-- EXTRACTED TEXT start --

A Cover Pages Publication
Provided by OASIS and Sponsor Members
Edited by Robin Cover

This issue of XML Daily Newslink is sponsored by:
ISIS Papyrus

W3C First Public Working Draft for RDFa API Specification
Manu Sporny, Benjamin Adrian, Mark Birbeck, Ivan Herman; W3C TR

Members of the W3C RDFa Working Group have released a First Public Working Draft for the specification RDFa API: An API for Extracting Structured Data from Web Documents. RDFa, as defined in RDFa Core 1.1: Syntax and Processing Rules for Embedding RDF Through Attributes, specifies the use of attributes "to express structured data in any markup language. The embedded data already available in the markup language (e.g., XHTML) is reused by the RDFa markup, so that publishers don't need to repeat significant data in the document content.

RDFa enables authors to publish structured information that is both human- and machine-readable. Concepts that have traditionally been difficult for machines to detect, like people, places, events, music, movies, and recipes, are now easily marked up in Web documents. While publishing this data is vital to the growth of Linked Data, using the information to improve the collective utility of the Web for humankind is the true goal.

To accomplish this goal, it must be simple for Web developers to extract and utilize structured information from a Web document. This RDFa API document details such a mechanism—an RDFa Application Programming Interface (RDFa API) that allows simple extraction and usage of structured information from a Web document... A document that contains RDFa effectively provides two data layers. The first layer is the information about the document itself, such as the relationship between the elements, the value of its attributes, the origin of the document, and so on, and this information is usually provided by the Document Object Model, or DOM. The second data layer comprises information provided by embedded metadata, such as company names, film titles, ratings, and so on, and this is usually provided by RDFa, Microformats, DC-HTML, GRDDL, or Microdata..."

The mission of the RDFa Working Group, part of the Semantic Web Activity is to "support the developing use of RDFa for embedding structured data in Web documents in general. The Working Group will publish W3C Recommendations to extend and enhance the currently published RDFa 1.0 documents, including an API. The Working Group will also support the HTML Working Group in its work on incorporating RDFa in HTML5 and XHTML5."

See also: the W3C RDFa Working Group

SAML Enhanced Client SASL and GSS-API Mechanisms
Scott Cantor and Simon Josefsson (eds), IETF Internet Draft

Members of the IETF Common Authentication Technology Next Generation (KITTEN) Working Group have published a first working draft for the Standards Track specification SAML Enhanced Client SASL and GSS-API Mechanisms. The Generic Security Services (GSS) API and Simple Authentication and Security Layer (SASL) provide various applications with a security framework for secure network communication. The mission of the IETF KITTEN Working Group is to develop extensions/improvements to the GSS-API, shepherd specific GSS-API security mechanisms, and provide guidance for any new SASL-related submissions.

"Security Assertion Markup Language (SAML) 2.0 is a generalized framework for the exchange of security-related information between asserting and relying parties. Simple Authentication and Security Layer (SASL) and the Generic Security Service Application Program Interface (GSS-API) are application frameworks to facilitate an extensible authentication model. This document specifies a SASL and GSS-API mechanism for SAML 2.0 that leverages the capabilities of a SAML-aware 'enhanced client' to address significant barriers to federated authentication in a manner that encourages reuse of existing SAML bindings and profiles designed for non-browser scenarios.

-- EXTRACTED TEXT end --

Rewrite the newsletter excerpt starting with "W3C First Public" and going on through "the document content.", with "First Public Working Draft" changed to "Candidate Recommendation".

-- DATA LINES start --

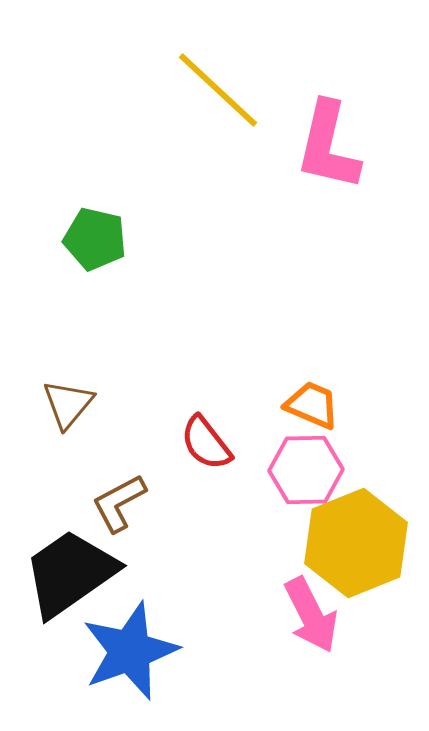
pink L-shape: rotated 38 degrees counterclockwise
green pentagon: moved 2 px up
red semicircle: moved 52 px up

-- DATA LINES end --

RESPONSE FOR THIS EXERCISE:
W3C Candidate Recommendation for RDFa API Specification
Manu Sporny, Benjamin Adrian, Mark Birbeck, Ivan Herman; W3C TR

Members of the W3C RDFa Working Group have released a Candidate Recommendation for the specification RDFa API: An API for Extracting Structured Data from Web Documents. RDFa, as defined in RDFa Core 1.1: Syntax and Processing Rules for Embedding RDF Through Attributes, specifies the use of attributes "to express structured data in any markup language. The embedded data already available in the markup language (e.g., XHTML) is reused by the RDFa markup, so that publishers don't need to repeat significant data in the document content.